Have the difficult conversations
Having dementia often changes your relationships with the people around you. Other people might feel awkward or uncomfortable talking about dementia, or about your relationship. Discussing your dementia and your wish to be supported or not, is often part of moving forwards with dementia.
Here are some suggestions for ways to approach the hard conversations with family and friends:
- Talk to people face to face.
- Talk to people by phone.
- Write them a letter, and then talk.
- Write down the points you want to make, so you don’t forget anything.
- Talk to people separately.
- Have a family meeting.
- Ask someone you trust to be there as you talk to other people.
- Talk about what your goals are, how you feel, and how you want to be supported (read the page 2.13 Manage how you do and do not want to be treated).
- Avoid criticising others.
- Try not to bring up negative things from the past, focus on now and the future.
Here are some suggestions for ways to approach the conversations with doctors and other health professionals about support that you’d like from them:
- Write down points you want to make, so you don’t forget anything.
- Be specific and clear about your requests (e.g. “I’d like a dementia chronic disease management plan”) or questions (“How likely is it that I’ll lose my driver’s licence?”).
- If you feel like your doctor, health professional or service provider is not listening to you, or not respecting your wishes, try another.
- Ask for your life plan to be supported by your clinical or service care plan.

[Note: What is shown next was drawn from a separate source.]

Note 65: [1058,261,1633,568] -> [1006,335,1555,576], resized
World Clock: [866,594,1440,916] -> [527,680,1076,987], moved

The Australian Clinical Practice Guidelines for Dementia suggests that people with dementia have a clinical care plan (could also be called a chronic disease management plan for dementia) which is a plan for the management of dementia. Many people with dementia don’t get such a plan, so you might need to ask your GP.
- You can also read the ‘Consumer Campanion Guide’ to the Australian Clinical Practice Guidelines to ensure you are aware of current evidence based recommendations for post-diagnostic care.

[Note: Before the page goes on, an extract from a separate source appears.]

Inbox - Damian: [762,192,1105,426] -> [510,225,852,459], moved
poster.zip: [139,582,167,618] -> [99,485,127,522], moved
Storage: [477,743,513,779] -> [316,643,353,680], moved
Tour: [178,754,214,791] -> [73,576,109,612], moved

Read the page 2.10 Tell other health professionals which includes advice on being assertive with doctors and health care professionals.
Use services to stay independent
Some people are reluctant to use services because they worry that it means giving up their independence. Once they start using services though, many people find that they maintain their independence, and the additional practical and emotional support increases their wellbeing.
Here are some key things that you should know about services in Australia:
- The system is hard to navigate and not user friendly.
- There can be a long wait (a year and more) between starting to apply for a service to receiving it.
- Services are meant to be ‘consumer directed’, this means that you are meant to have a say in what help you get, who gives you that help, and how you get that help.
- Companies vary in the quality of the services they provide.
- Many staff have had minimal training in relation to dementia.
- For some services you pay a contribution to the costs, with the government funding the rest.
To find out more about what services are available to people with dementia, read the next page 5.3 Plan to use services.
Put your life plan into action
- Talk to your family, friends and health professionals and get their help to put your life plan into action
- Use services to help put your life plan into action.